2023 – S. 2477-A / A. 5631-A

2023 – S. 2477-A / A. 5631-A

Position Statement – 2023

2477-A (Hoylman-Sigal)/A. 5631-A (Reyes)

Support

The Women’s Bar Association of the State of New York (WBASNY) supports the passage of S2477-A (Hoylman-Sigal)/A 5631-A (Reyes) which would require impose standards upon model management companies.

New York is the center of the American fashion industry, boasting world-class creative talent, best-in-class production companies and fashion and design schools. New York’s fashion industry employs 180,000 people, accounting for 6% of the City’s workforce and generating $10.9 billion in total wages. New York Fashion Week, a semi-annual series of events when fashion collections are shown to buyers, the press and the general public, has long been one of the City’s economic drivers, generating close to $600 million in income each year; yet, the creative workforce behind the industry’s success – namely, models, influencers, and performing artists – are not afforded basic labor protections in New York.

Currently, the modeling industry is almost entirely unregulated, even though it relies on a labor force of young, mostly foreign-born teenaged girls who are beholden to the modeling agency that recruits them.

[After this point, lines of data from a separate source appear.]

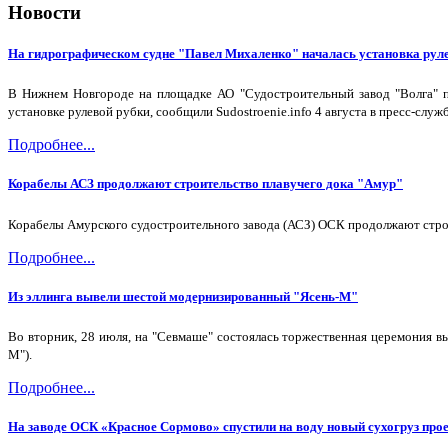
Новости
На гидрографическом судне "Павел Михаленко" началась установка рул
В Нижнем Новгороде на площадке АО "Судостроительный завод "Волга" пр
установке рулевой рубки, сообщили Sudostroenie.info 4 августа в пресс-служ
Подробнее...
Корабелы АСЗ продолжают строительство плавучего дока "Амур"
Корабелы Амурского судостроительного завода (АСЗ) ОСК продолжают строи
Подробнее...
Из эллинга вывели шестой модернизированный "Ясень-М"
Во вторник, 28 июля, на "Севмаше" состоялась торжественная церемония в
М").
Подробнее...
На заводе ОСК «Красное Сормово» спустили на воду новый сухогруз про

Modeling agencies, also referred to as model management companies, hold control the models who work for them. Often, these companies hold a model’s power of attorney, sponsor the models’ work visas, house young models in overpriced apartments, and may even hold them to exclusive, multi-year contracts without any obligation to book work for them or pay them in a timely manner.

Due to the multi-level structure of hiring these professionals as independent contractors through management companies, modeling agencies, unlike talent agencies, consider themselves to be management companies under New York State General Business Law § 171(8), known as the “incidental booking exception.” The modeling agencies are thereby able to escape licensing, regulation, and an accountability. Contracts are almost always one-sided, giving the agencies a huge amount of control over models’ working lives.

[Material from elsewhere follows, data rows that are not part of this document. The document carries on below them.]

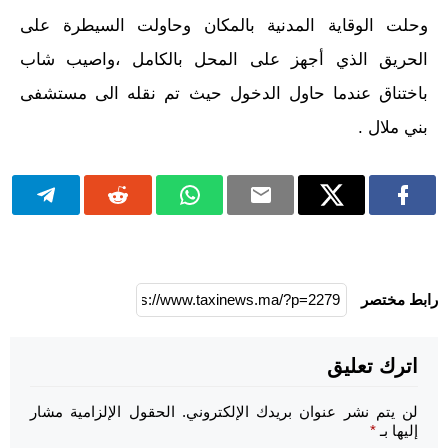
وحلت الوقاية المدنية بالمكان وحاولت السيطرة على
الحريق الذي أجهز على المحل بالكامل ،واصيب شاب
باختناق عندما حاول الدخول حيث تم نقله الى مستشفى
بني ملال .
رابط مختصر
اترك تعليق
لن يتم نشر عنوان بريدك الإلكتروني.
الحقول الإلزامية مشار
إليها بـ
*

With this inequal power balance, human trafficking in the modeling industry can operate through legitimate modeling agencies. Models, for example, are “pimped out” to powerful men across the globe. In addition to human trafficking, scam “agencies” frequently appear and prey on mostly young women and girls who have aspirations to model and are not — and likely never will be — employed as professional fashion models. Through false promises of modeling work, scam agencies will solicit nude photos, explicit videos, and/or significant sums of money from aspiring models. Human trafficking within the modeling industry extends far beyond the formal workforce to include those who aspire to the seemingly lucrative, glamorous lifestyle portrayed by the industry.

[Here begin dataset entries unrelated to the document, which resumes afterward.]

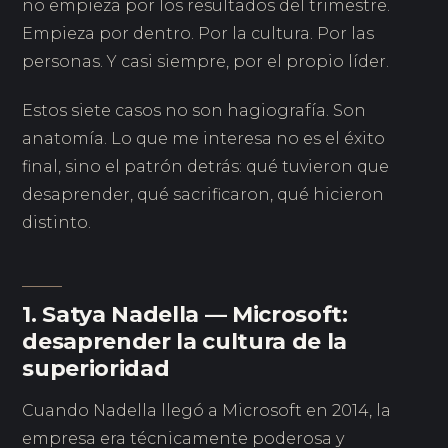
no empieza por los resultados del trimestre.
Empieza por dentro. Por la cultura. Por las
personas. Y casi siempre, por el propio líder.
Estos siete casos no son hagiografía. Son
anatomía. Lo que me interesa no es el éxito
final, sino el patrón detrás: qué tuvieron que
desaprender, qué sacrificaron, qué hicieron
distinto.
1. Satya Nadella — Microsoft:
desaprender la cultura de la
superioridad
Cuando Nadella llegó a Microsoft en 2014, la
empresa era técnicamente poderosa y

The Fashion Workers Act would address these issues by closing the legal loophole which allows management companies escape accountability and create basic protections for fashion’s creative workforce. As New York’s fashion industry begins to recover from pandemic-related downfall, New York State must ensure the industry’s workers are fairly compensated for their work and protected from abuse.

WBASNY strongly supports the regulation and accountability that S2477-A/A 5631-A would impose and believes that this legislation will provide an avenue for ending the systematic exploitation of young women and girls under the guise of legitimate fashion businesses. WBASNY strongly urges the legislature to pass the Fashion Workers Act to end the exploitation and abuse in this industry.